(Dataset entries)
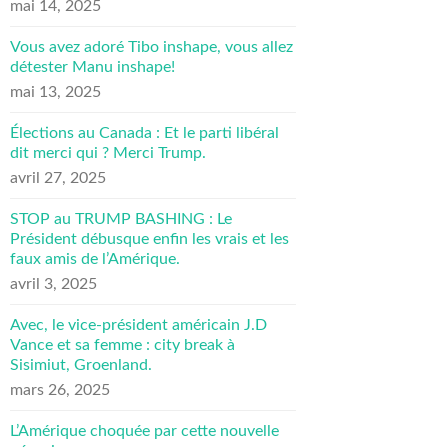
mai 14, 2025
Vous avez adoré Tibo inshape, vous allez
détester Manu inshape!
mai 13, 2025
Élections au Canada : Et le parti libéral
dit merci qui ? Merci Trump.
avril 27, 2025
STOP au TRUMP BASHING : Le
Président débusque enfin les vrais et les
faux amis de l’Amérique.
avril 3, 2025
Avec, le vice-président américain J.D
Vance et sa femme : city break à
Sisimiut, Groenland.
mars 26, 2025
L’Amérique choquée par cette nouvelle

* * *

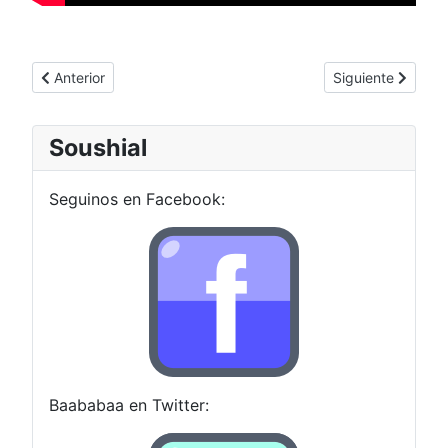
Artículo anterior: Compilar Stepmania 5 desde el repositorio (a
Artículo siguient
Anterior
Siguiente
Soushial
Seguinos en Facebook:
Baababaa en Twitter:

--

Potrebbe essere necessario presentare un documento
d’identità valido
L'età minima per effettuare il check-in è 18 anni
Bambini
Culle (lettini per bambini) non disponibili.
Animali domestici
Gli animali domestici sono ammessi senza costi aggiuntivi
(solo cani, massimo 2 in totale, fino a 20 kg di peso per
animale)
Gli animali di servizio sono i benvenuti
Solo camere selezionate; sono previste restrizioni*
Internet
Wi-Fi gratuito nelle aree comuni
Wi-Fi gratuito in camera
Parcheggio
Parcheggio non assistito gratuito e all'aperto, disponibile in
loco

> INSTRUCTION: Find the lines above that hold "Amérique", then copy each of them.

> OUTPUT:
faux amis de l’Amérique.
L’Amérique choquée par cette nouvelle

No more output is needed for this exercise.